[Stored records]
·····

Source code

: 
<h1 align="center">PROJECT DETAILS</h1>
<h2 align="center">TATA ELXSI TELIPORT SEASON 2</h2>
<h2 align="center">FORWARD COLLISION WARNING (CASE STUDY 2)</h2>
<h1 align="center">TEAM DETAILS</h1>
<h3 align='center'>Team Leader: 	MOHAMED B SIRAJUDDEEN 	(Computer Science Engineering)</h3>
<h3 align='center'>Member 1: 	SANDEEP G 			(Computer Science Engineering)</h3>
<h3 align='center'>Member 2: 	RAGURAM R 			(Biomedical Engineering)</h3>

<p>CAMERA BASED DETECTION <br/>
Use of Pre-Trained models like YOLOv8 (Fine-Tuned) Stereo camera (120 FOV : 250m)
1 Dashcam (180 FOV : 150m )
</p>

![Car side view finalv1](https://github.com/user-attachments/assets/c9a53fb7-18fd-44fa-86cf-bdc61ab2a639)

·····

About this exercise — Every entry above must be reproduced word for word.

Finished task —
Source code

: 
<h1 align="center">PROJECT DETAILS</h1>
<h2 align="center">TATA ELXSI TELIPORT SEASON 2</h2>
<h2 align="center">FORWARD COLLISION WARNING (CASE STUDY 2)</h2>
<h1 align="center">TEAM DETAILS</h1>
<h3 align='center'>Team Leader: 	MOHAMED B SIRAJUDDEEN 	(Computer Science Engineering)</h3>
<h3 align='center'>Member 1: 	SANDEEP G 			(Computer Science Engineering)</h3>
<h3 align='center'>Member 2: 	RAGURAM R 			(Biomedical Engineering)</h3>

<p>CAMERA BASED DETECTION <br/>
Use of Pre-Trained models like YOLOv8 (Fine-Tuned) Stereo camera (120 FOV : 250m)
1 Dashcam (180 FOV : 150m )
</p>

![Car side view finalv1](https://github.com/user-attachments/assets/c9a53fb7-18fd-44fa-86cf-bdc61ab2a639)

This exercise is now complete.